Either Aunt Mercy had her hearing aid turned down or she was ignoring Aunt Prue. “Look what Ethan found.” The book was still open to the same page. The Ravenwood of the past stared back at us.
“Lord ’ave mercy, look at that. The Devil's workshop if I ever saw it.” The Sisters, and most of the old folks in Gatlin, were convinced Abraham Ravenwood made some kind of deal with the Devil to save Ravenwood Plantation from General Sherman's burning campaign of 1865, which had left every other plantation along the river in ashes. If the Sisters only knew how close it was to the truth.
“Ain't the only evil Abraham Ravenwood done.” Aunt Prue backed away from the book.
“What do you mean?” Ninety percent of what the Sisters said was nonsense, but the other ten percent was worth hearing. The Sisters were the ones who had told me about my mysterious ancestor, Ethan Carter Wate, who died during the Civil War. Maybe they knew something about Abraham Ravenwood.
Aunt Prue shook her head. “No good can come from talkin’ ’bout him.”
But Aunt Mercy could never resist an opportunity to defy her older sister. “Our granddaddy used ta say Abraham Ravenwood played on the wrong side a right and wrong — tempted fate. He was in league with the Devil all right, practicin’ witchcraft, communin’ with evil spirits.”
“Mercy! You stop all that talk!”
“Stop what? Speakin’ the truth?”
“Don't you drag the truth inta this house!” Aunt Prue was flustered.
Aunt Mercy looked me straight in the eye. “But the Devil turned on him after Abraham had done his biddin’, and when the Devil was done with him, Abraham wasn't even a man anymore. He was somethin’ else.”
As far as the Sisters were concerned, every evil deed, deception, or criminal act was the work of the Devil, and I wasn't going to try to convince them otherwise. Because after what I'd seen Abraham Ravenwood do, I knew he was more than evil. I also knew it had nothing to do with the Devil.
“Now you're tellin’ tales, Mercy Lynne, and you best quit before the Good Lord strikes you down here in this house, on All Souls, a all days. And I don't want ta get hit by a stray bolt.” Aunt Prue whacked Aunt Mercy's chair with her cane.

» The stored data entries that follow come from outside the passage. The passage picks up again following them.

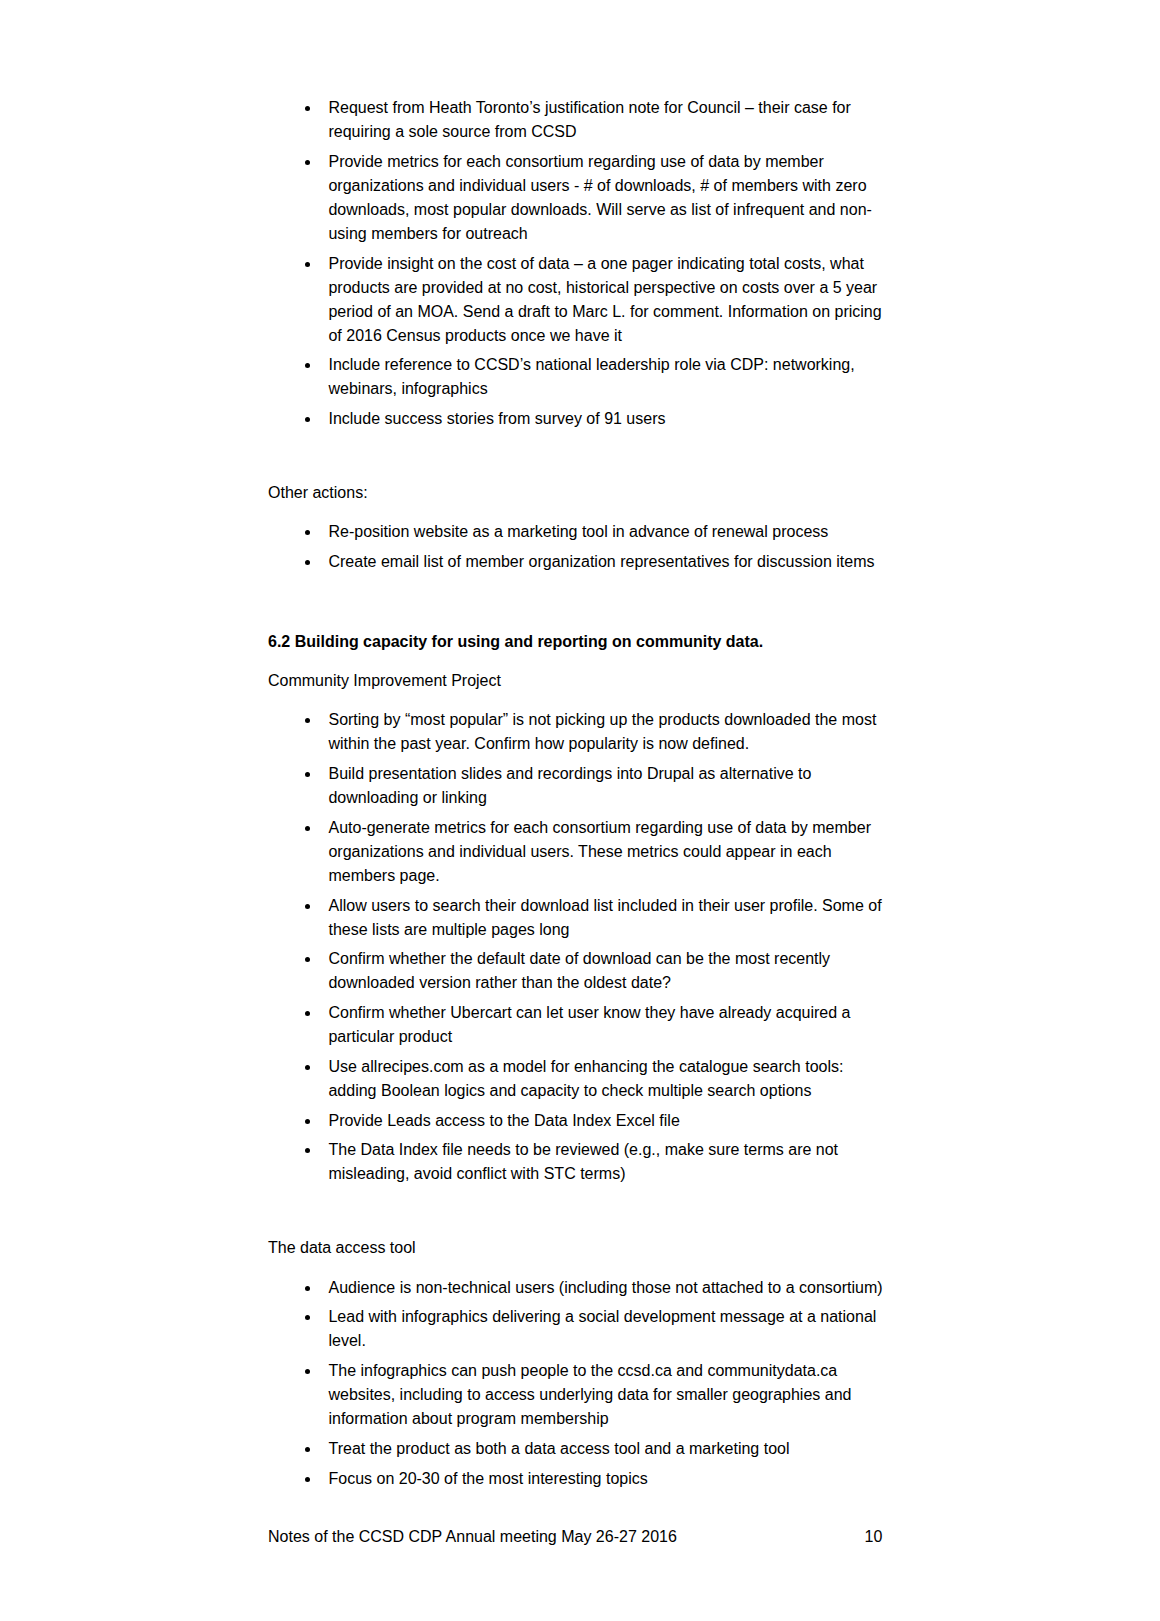Request from Heath Toronto’s justification note for Council – their case for requiring a sole source from CCSD
Provide metrics for each consortium regarding use of data by member organizations and individual users - # of downloads, # of members with zero downloads, most popular downloads. Will serve as list of infrequent and non-using members for outreach
Provide insight on the cost of data – a one pager indicating total costs, what products are provided at no cost, historical perspective on costs over a 5 year period of an MOA. Send a draft to Marc L. for comment. Information on pricing of 2016 Census products once we have it
Include reference to CCSD’s national leadership role via CDP: networking, webinars, infographics
Include success stories from survey of 91 users
Other actions:
Re-position website as a marketing tool in advance of renewal process
Create email list of member organization representatives for discussion items
6.2 Building capacity for using and reporting on community data.
Community Improvement Project
Sorting by “most popular” is not picking up the products downloaded the most within the past year. Confirm how popularity is now defined.
Build presentation slides and recordings into Drupal as alternative to downloading or linking
Auto-generate metrics for each consortium regarding use of data by member organizations and individual users. These metrics could appear in each members page.
Allow users to search their download list included in their user profile. Some of these lists are multiple pages long
Confirm whether the default date of download can be the most recently downloaded version rather than the oldest date?
Confirm whether Ubercart can let user know they have already acquired a particular product
Use allrecipes.com as a model for enhancing the catalogue search tools: adding Boolean logics and capacity to check multiple search options
Provide Leads access to the Data Index Excel file
The Data Index file needs to be reviewed (e.g., make sure terms are not misleading, avoid conflict with STC terms)
The data access tool
Audience is non-technical users (including those not attached to a consortium)
Lead with infographics delivering a social development message at a national level.
The infographics can push people to the ccsd.ca and communitydata.ca websites, including to access underlying data for smaller geographies and information about program membership
Treat the product as both a data access tool and a marketing tool
Focus on 20-30 of the most interesting topics
Notes of the CCSD CDP Annual meeting May 26-27 2016 10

“You don't think this boy knows ’bout the strange goin's on in Gatlin?” Aunt Grace appeared in the doorway in her own nightmarishly lavender hat. Before I was born, someone made the mistake of telling Aunt Grace lavender was her color, and nearly everything she wore had been disproving it ever since. “No use in tryin’ ta put the milk back in the jug after it's spilt.”
Aunt Prue banged her cane on the floor. They were speaking in riddles, like Amma, which meant they knew something. Maybe they didn't know there were Casters wandering around in the Tunnels below their house, but they knew something.

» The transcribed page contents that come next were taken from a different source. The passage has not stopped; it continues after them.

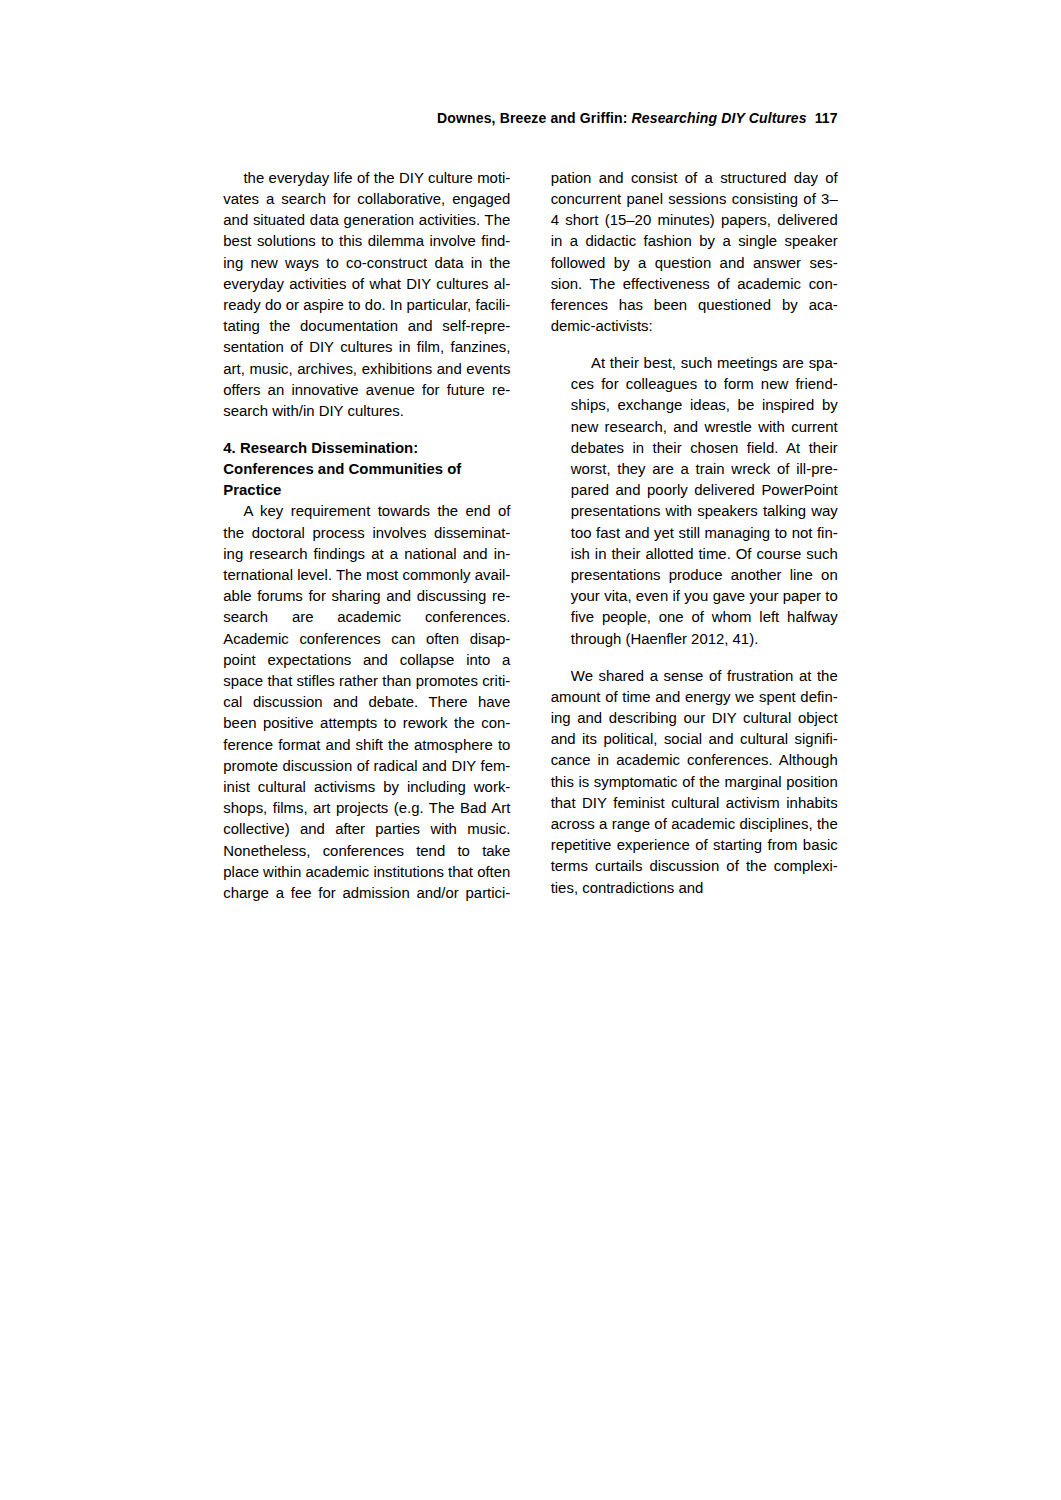Downes, Breeze and Griffin: Researching DIY Cultures 117
the everyday life of the DIY culture motivates a search for collaborative, engaged and situated data generation activities. The best solutions to this dilemma involve finding new ways to co-construct data in the everyday activities of what DIY cultures already do or aspire to do. In particular, facilitating the documentation and self-representation of DIY cultures in film, fanzines, art, music, archives, exhibitions and events offers an innovative avenue for future research with/in DIY cultures.
4. Research Dissemination: Conferences and Communities of Practice
A key requirement towards the end of the doctoral process involves disseminating research findings at a national and international level. The most commonly available forums for sharing and discussing research are academic conferences. Academic conferences can often disappoint expectations and collapse into a space that stifles rather than promotes critical discussion and debate. There have been positive attempts to rework the conference format and shift the atmosphere to promote discussion of radical and DIY feminist cultural activisms by including workshops, films, art projects (e.g. The Bad Art collective) and after parties with music. Nonetheless, conferences tend to take place within academic institutions that often charge a fee for admission and/or participation and consist of a structured day of concurrent panel sessions consisting of 3–4 short (15–20 minutes) papers, delivered in a didactic fashion by a single speaker followed by a question and answer session. The effectiveness of academic conferences has been questioned by academic-activists:
At their best, such meetings are spaces for colleagues to form new friendships, exchange ideas, be inspired by new research, and wrestle with current debates in their chosen field. At their worst, they are a train wreck of ill-prepared and poorly delivered PowerPoint presentations with speakers talking way too fast and yet still managing to not finish in their allotted time. Of course such presentations produce another line on your vita, even if you gave your paper to five people, one of whom left halfway through (Haenfler 2012, 41).
We shared a sense of frustration at the amount of time and energy we spent defining and describing our DIY cultural object and its political, social and cultural significance in academic conferences. Although this is symptomatic of the marginal position that DIY feminist cultural activism inhabits across a range of academic disciplines, the repetitive experience of starting from basic terms curtails discussion of the complexities, contradictions and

“Some messes can be cleaned up easier than others. I don't want any part a this one.” Aunt Prue pushed past Aunt Grace as she left the room. “This ain't a day ta be speakin’ ill a the dead.”
Aunt Grace shuffled over toward us. I took her elbow and guided her to the couch. Aunt Mercy waited for the tapping of Aunt Prue's cane to echo down the hall. “Is she gone? I don't have my hearin’ aid turned up.”
Aunt Grace nodded. “I think so.”
The two of them leaned in as if they were about to give me launch codes for nuclear missiles. “If I tell ya somethin’, you promise not ta tell your daddy? ’Cause if you do, we're bound ta end up in the Home for sure.” She was referring to the Summerville Assisted Seniors House — the seventh circle of hell, as far as the Sisters were concerned.
Aunt Grace nodded in agreement.
“What is it? I won't say anything to my dad. I promise.”
“Prudence Jane's wrong.” Aunt Mercy dropped her voice to a whisper. “Abraham Ravenwood's still around, sure as I'm sittin’ here today.”
I wanted to say they were crazy. Two ancient, senile old ladies claiming to see a man, or what most people thought was a man, no one had seen for a hundred years. “What do you mean, still around?”
“I saw him with my own eyes, last year. Behind the church, a all places!” Aunt Mercy fanned herself with her handkerchief, as if she might faint from the thought of it. “After church on Tuesdays, we wait for Thelma out in front, on account a she has ta teach Bible study down the way at First Methodist. Anyhow, I let Harlon James out from inside my pocketbook so he could stretch his little legs — you know Prudence Jane makes me carry him. But soon as I set him down, he ran ’round the back a the church.”